_What you have to do_
When the word "scroll" shows up in a line of the data below, copy that whole line.

_Supplied data_
----------
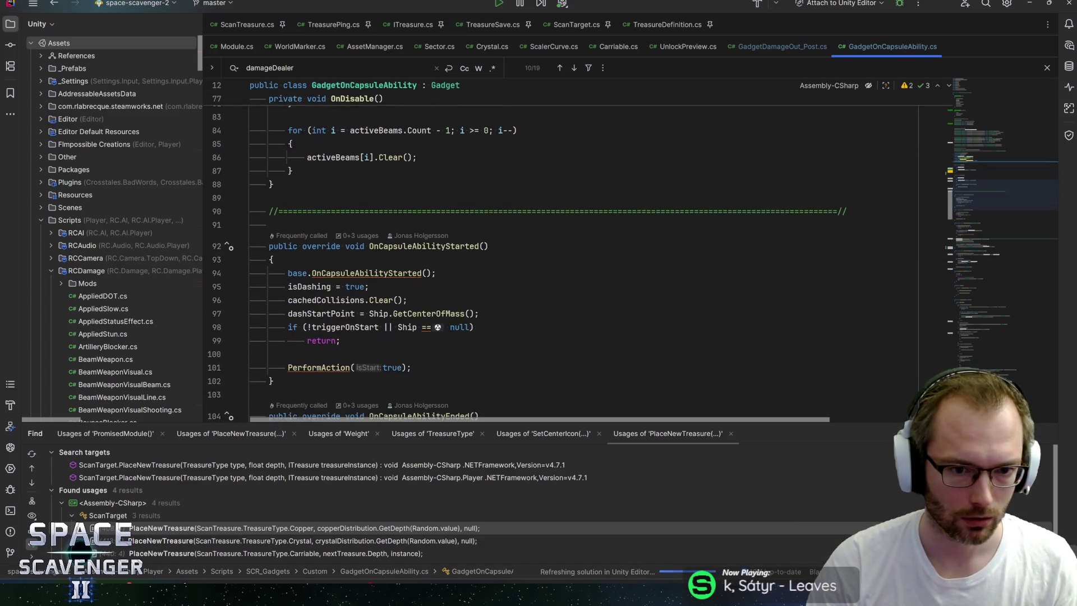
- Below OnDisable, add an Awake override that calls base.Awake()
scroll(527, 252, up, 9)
----------
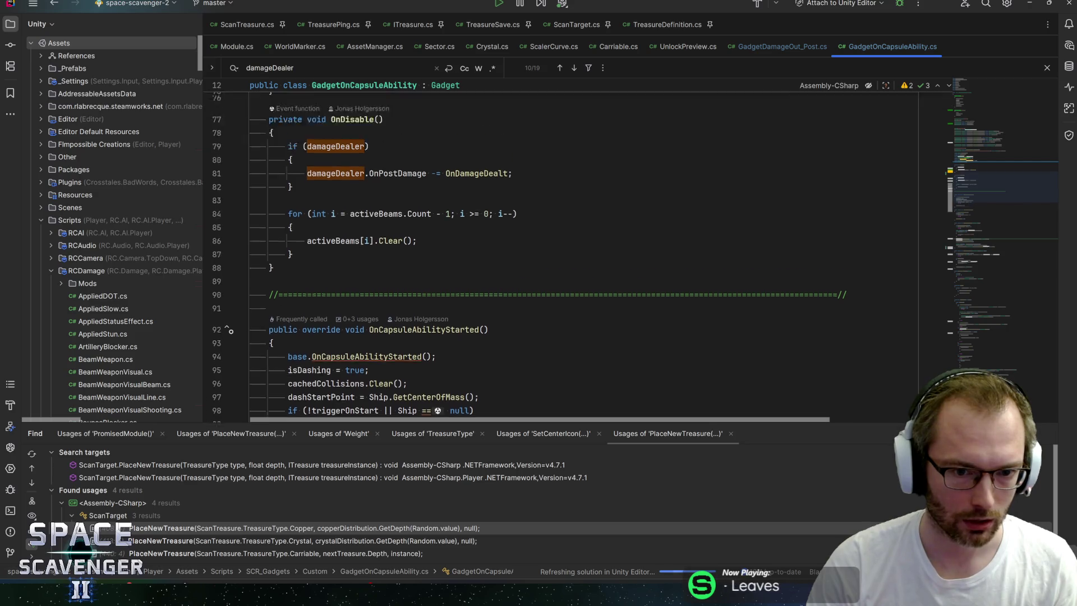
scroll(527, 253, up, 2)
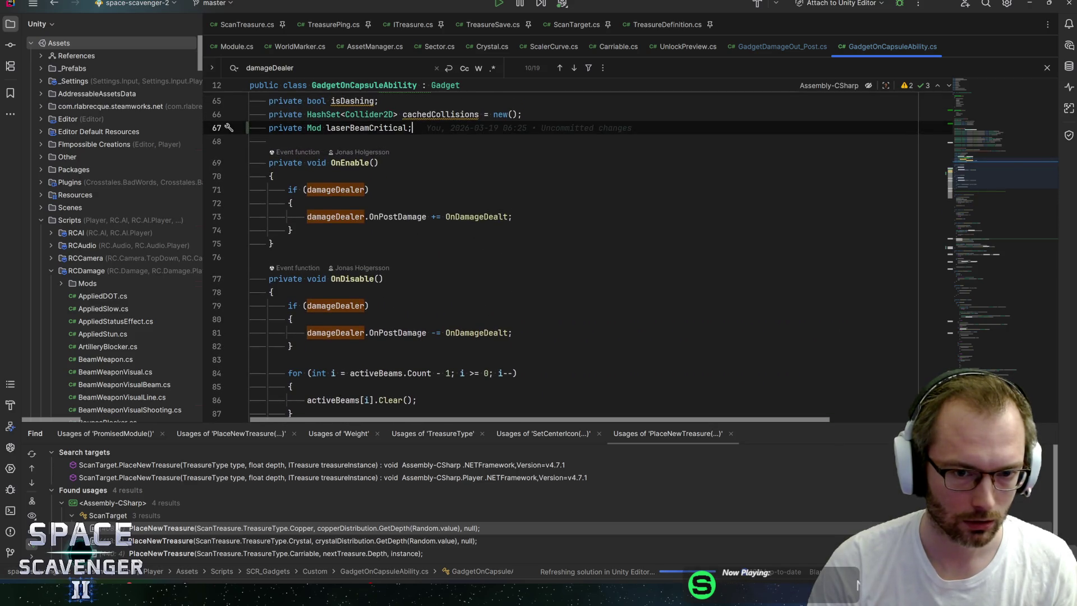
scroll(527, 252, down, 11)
----------
_The answer_
scroll(527, 252, up, 9)
scroll(527, 253, up, 2)
scroll(527, 252, down, 11)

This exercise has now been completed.